> [Task directions]:
In the post on Bangalore's startup climate, what lowered rent does the "tech park" built by another city offer?

> [Document passage]:
8. Forgiving failures and celebrating heroes: Happening more now than earlier. Saying "I moved on" is no longer a bad thing, and would even land you an opportunity because "she wouldve learned what NOT to do".

9. Bad thing: The local government celebrates when a Microsoft or Google opens it's branch office. And sulk when a Dell or a $1 billion fab goes to Hyderabad. Really stupid, this whole sulking/celebrating thing. What's the big deal if you offer those people carrots you don't give to local industry?

10. The local govt. focusses on the wrong things; Job Creation, Tax Exemptions, VC Funds (the govt has like fifty of them) and cheap infrastructure. Tax exemptions are the worst - zero tax for software exporters.

Guess what, I calculated that infosys, one of bangalore's largest software companies, pays zero tax on its net income of nearly $600 million. It's 50,000 employees pay a total of $50 million in tax. What a ridiculously dumb trade-off.

Recently another city has built a "tech park" and offered lowered rents of Rs. 10 per sq. ft per month. And yet another offers cheap land, incubation space etc.

But the biggest problem in Bangalore is the absense of "deal flow". No one likes to trade capital - if you get in, the only way to get out is the IPO or an acquisition. No wonder VCs shy away from smaller aggressive companies, and that brand of entrepreneurs almost exclusively service US investors.

In all, I think Bangalore is not any Silicon Valley. At best it's an Outsourced Plateau, with mediocre entrepreneurship support. Startups survive not because, but inspite of government initiatives.

Per-instance keypoint data:
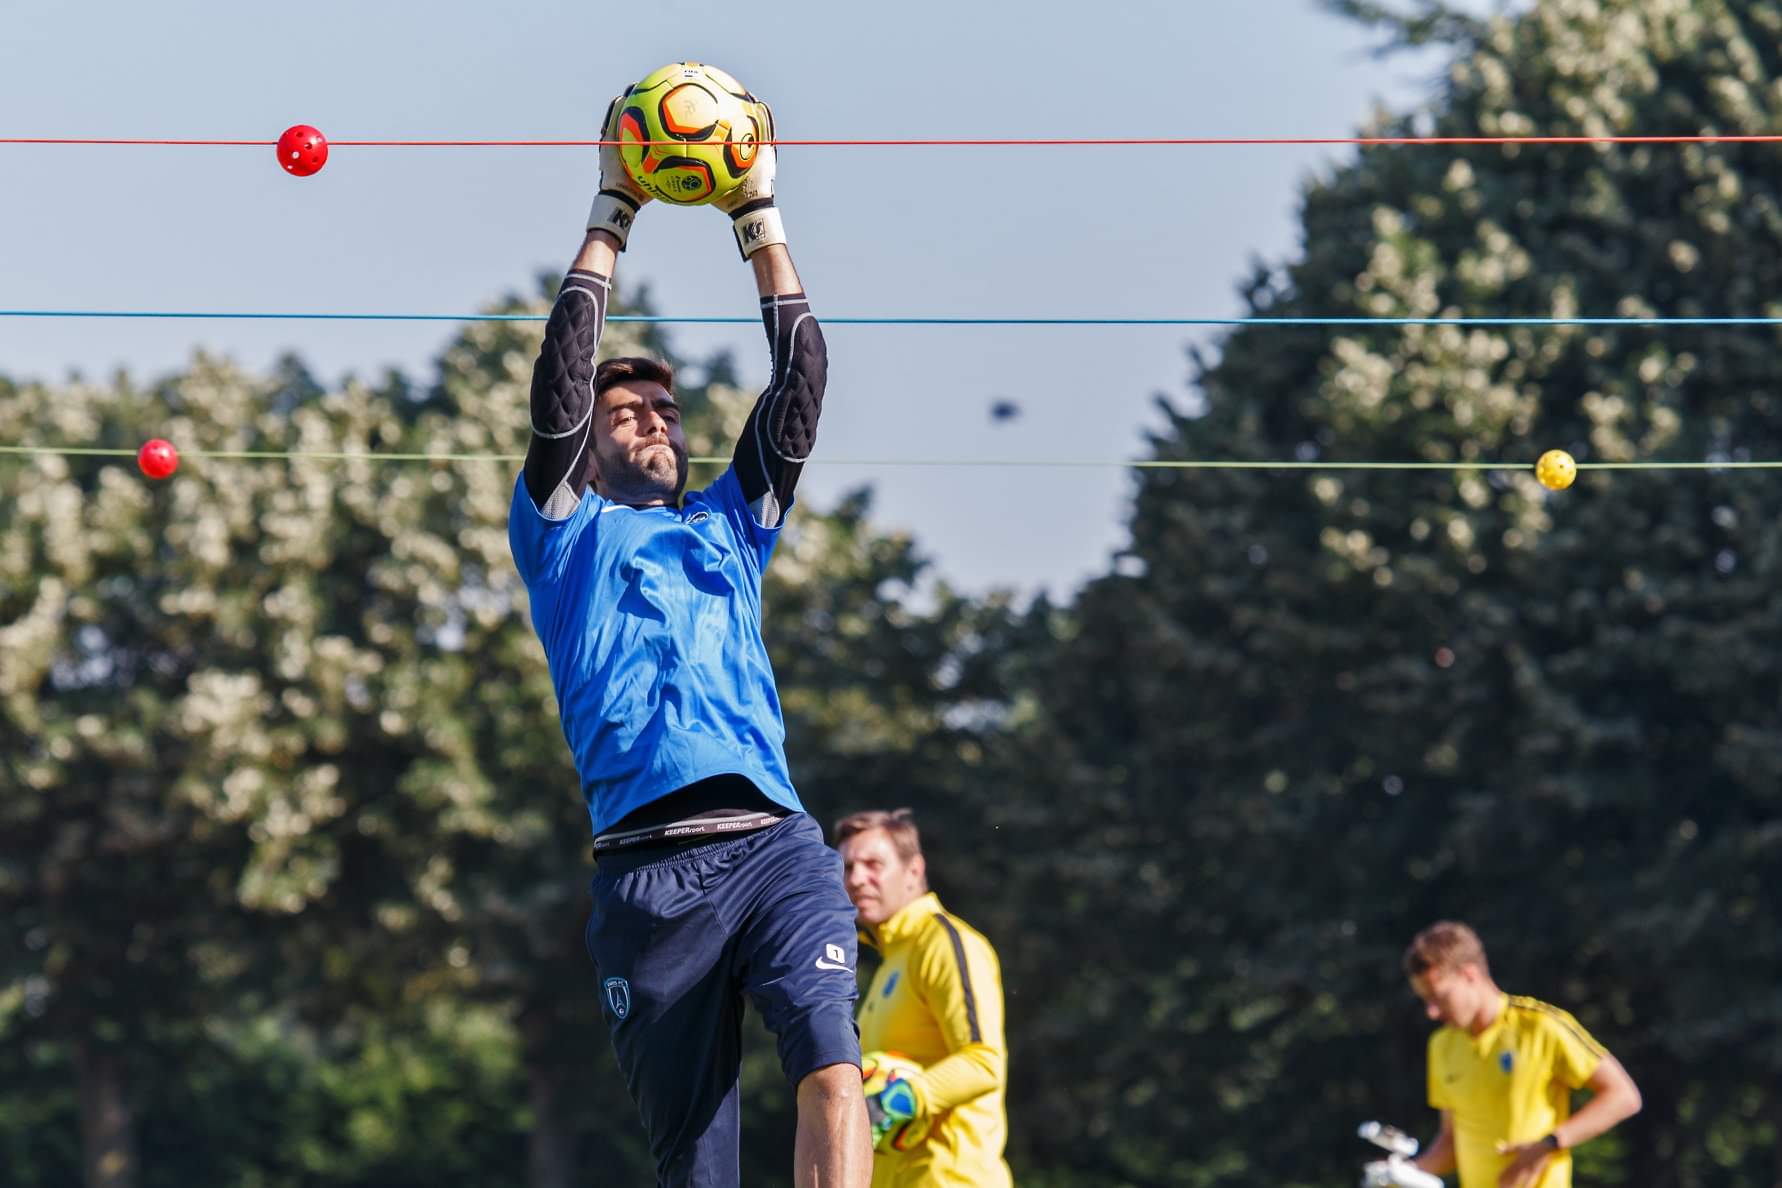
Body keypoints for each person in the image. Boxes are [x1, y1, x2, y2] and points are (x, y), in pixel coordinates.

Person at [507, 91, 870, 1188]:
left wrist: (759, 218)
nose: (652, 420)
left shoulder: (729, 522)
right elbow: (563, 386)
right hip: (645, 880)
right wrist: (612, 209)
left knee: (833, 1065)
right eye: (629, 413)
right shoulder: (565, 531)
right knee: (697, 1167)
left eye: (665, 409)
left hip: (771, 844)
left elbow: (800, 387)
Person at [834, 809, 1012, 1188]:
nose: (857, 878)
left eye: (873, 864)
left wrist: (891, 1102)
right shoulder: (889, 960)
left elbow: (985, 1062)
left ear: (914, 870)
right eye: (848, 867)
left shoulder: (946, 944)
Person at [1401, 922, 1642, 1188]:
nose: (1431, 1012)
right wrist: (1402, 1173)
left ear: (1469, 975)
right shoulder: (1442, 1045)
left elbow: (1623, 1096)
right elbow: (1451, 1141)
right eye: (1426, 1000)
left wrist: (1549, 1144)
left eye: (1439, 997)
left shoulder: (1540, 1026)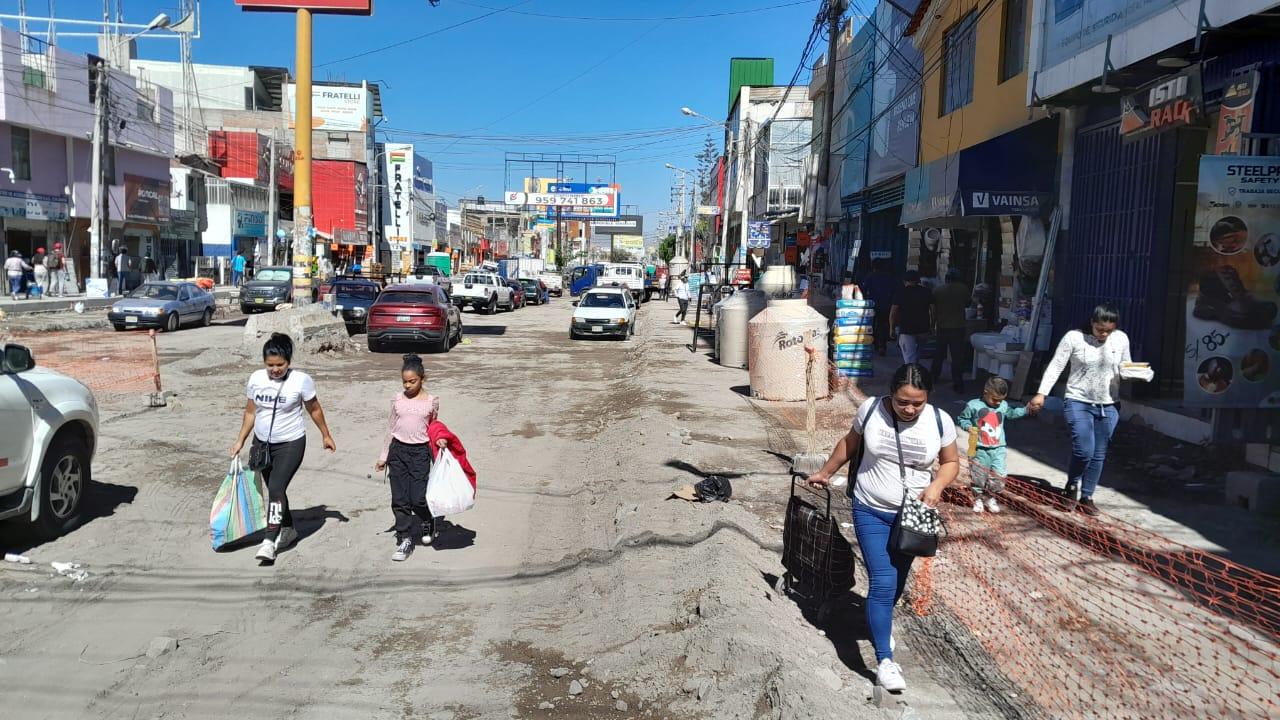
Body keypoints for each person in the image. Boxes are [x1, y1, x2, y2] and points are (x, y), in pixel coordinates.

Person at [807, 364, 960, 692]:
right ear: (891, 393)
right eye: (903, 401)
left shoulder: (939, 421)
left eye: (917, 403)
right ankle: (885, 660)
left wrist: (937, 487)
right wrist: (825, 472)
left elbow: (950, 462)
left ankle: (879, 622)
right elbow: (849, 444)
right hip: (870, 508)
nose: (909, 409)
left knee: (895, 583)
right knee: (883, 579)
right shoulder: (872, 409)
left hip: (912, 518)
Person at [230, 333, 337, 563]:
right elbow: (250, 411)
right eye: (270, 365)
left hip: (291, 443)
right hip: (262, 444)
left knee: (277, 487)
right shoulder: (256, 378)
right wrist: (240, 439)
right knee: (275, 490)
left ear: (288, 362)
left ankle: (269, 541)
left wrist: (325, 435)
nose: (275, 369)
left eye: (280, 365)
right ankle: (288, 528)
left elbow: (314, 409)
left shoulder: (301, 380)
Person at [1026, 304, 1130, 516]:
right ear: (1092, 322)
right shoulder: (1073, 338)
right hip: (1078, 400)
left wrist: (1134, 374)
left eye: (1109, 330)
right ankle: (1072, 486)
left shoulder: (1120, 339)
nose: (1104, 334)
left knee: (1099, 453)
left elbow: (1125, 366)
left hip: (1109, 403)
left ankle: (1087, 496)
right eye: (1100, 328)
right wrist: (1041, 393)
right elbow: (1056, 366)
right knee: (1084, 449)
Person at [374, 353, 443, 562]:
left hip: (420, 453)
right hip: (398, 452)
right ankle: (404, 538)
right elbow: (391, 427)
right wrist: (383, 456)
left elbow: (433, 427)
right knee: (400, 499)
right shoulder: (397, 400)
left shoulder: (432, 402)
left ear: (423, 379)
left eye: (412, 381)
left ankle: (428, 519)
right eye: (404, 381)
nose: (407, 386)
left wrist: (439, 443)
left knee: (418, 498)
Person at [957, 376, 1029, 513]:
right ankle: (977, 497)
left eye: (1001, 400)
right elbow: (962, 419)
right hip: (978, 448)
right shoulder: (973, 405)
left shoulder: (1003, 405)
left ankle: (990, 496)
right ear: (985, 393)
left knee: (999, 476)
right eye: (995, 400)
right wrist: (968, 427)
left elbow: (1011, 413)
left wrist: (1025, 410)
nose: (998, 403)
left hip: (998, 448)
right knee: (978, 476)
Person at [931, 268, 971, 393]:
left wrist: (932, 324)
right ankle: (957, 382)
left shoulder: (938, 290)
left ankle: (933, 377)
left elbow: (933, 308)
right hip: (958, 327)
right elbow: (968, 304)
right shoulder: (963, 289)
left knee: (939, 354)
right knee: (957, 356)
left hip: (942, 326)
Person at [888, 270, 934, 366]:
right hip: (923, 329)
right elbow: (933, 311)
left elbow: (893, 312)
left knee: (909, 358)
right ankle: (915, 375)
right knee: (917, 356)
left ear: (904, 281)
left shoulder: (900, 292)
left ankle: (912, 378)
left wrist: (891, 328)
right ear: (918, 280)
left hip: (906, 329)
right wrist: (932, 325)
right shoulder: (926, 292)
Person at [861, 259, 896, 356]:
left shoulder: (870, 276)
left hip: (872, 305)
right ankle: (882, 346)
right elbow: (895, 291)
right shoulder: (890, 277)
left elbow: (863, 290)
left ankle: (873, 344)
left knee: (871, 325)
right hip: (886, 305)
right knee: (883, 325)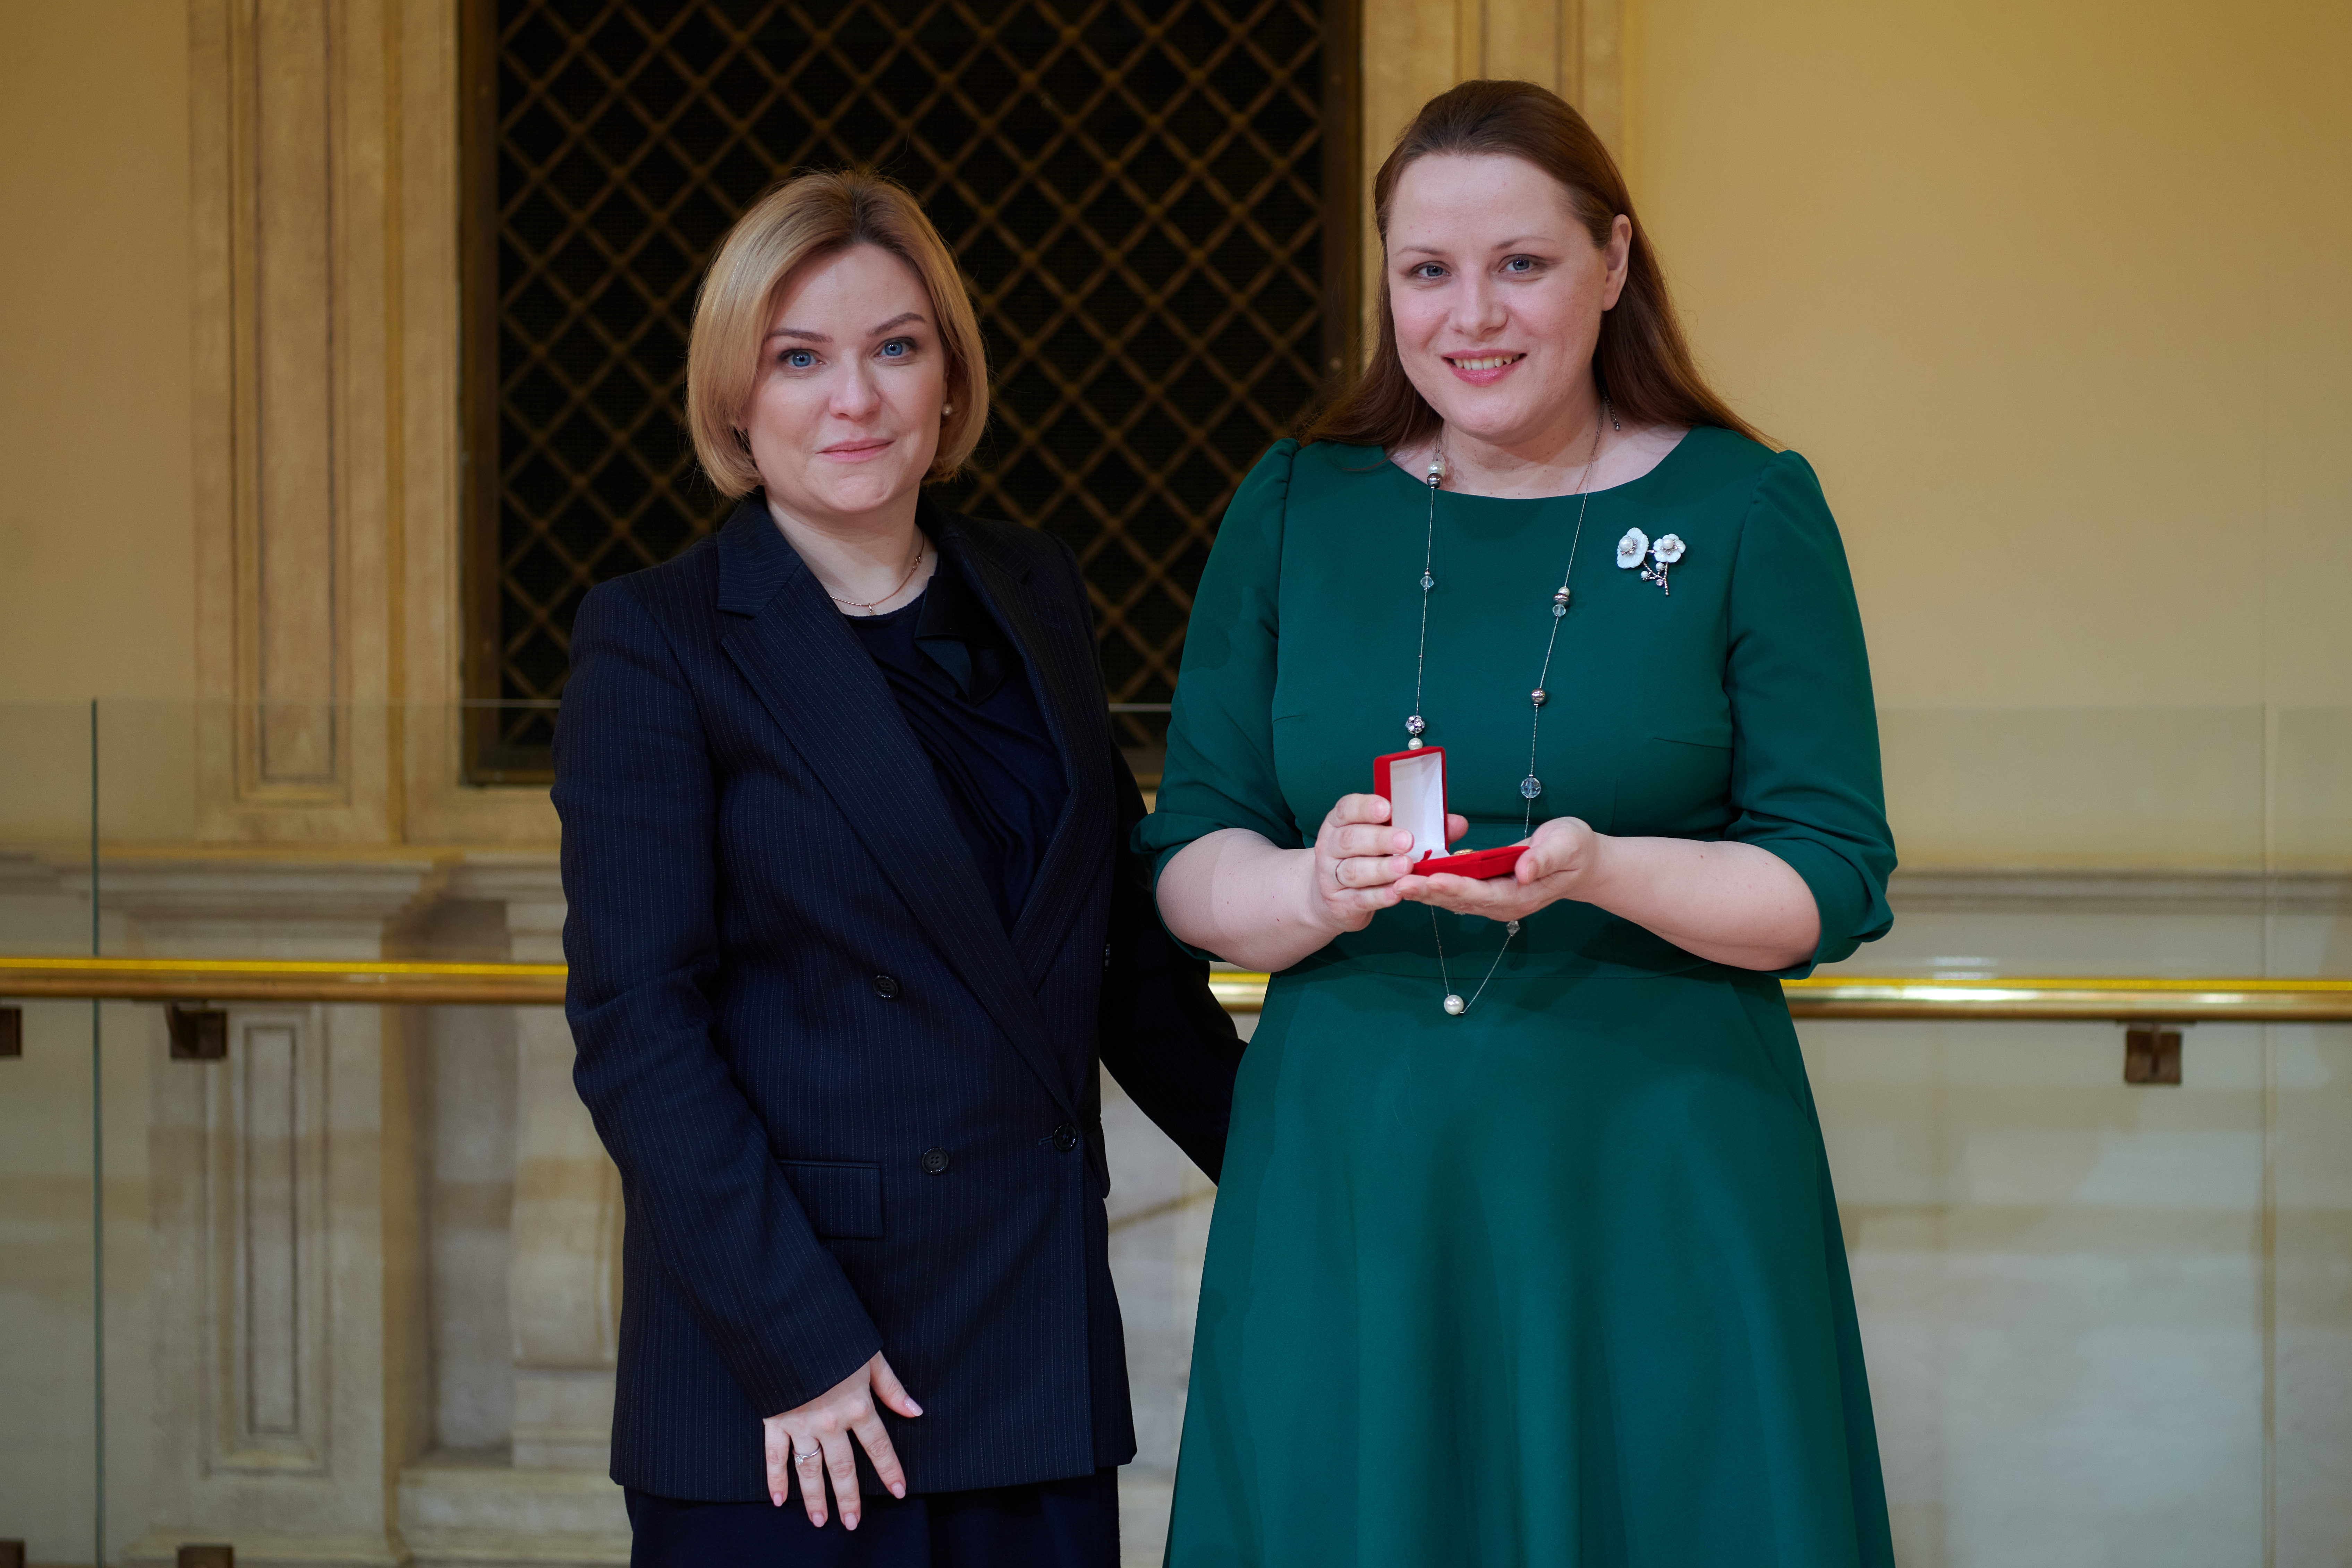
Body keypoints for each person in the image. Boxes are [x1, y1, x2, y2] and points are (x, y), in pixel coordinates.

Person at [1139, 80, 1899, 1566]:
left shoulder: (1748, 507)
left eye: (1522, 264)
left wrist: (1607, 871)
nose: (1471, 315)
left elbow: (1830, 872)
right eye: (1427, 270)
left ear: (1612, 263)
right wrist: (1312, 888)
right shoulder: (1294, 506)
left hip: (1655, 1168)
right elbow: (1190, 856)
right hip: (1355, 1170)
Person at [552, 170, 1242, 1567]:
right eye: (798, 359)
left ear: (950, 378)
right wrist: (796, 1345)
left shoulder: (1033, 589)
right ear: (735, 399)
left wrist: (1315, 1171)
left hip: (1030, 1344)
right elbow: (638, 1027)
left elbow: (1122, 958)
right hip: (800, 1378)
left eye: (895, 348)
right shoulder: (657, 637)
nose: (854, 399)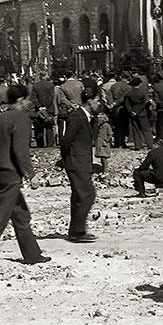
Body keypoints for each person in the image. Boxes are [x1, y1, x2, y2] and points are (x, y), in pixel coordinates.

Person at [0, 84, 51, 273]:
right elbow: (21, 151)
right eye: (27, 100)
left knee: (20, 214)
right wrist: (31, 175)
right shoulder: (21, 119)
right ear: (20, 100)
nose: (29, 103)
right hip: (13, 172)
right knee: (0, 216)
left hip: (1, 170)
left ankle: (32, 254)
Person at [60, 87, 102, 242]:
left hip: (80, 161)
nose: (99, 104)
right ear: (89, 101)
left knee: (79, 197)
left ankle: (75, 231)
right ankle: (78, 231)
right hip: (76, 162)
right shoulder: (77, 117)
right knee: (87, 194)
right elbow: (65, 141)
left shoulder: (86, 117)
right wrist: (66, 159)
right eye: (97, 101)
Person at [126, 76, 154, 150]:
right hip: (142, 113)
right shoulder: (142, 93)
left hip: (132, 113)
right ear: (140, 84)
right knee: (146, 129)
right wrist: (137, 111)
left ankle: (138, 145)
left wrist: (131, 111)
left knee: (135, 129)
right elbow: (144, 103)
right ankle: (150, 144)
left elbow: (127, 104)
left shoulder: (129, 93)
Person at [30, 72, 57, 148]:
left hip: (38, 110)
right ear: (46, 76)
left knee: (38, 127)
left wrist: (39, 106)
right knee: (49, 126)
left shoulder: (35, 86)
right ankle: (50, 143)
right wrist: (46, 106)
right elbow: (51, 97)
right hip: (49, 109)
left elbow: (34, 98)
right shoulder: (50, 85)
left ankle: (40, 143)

> [Exercise result]:
Rs. 10 per sq. ft per month.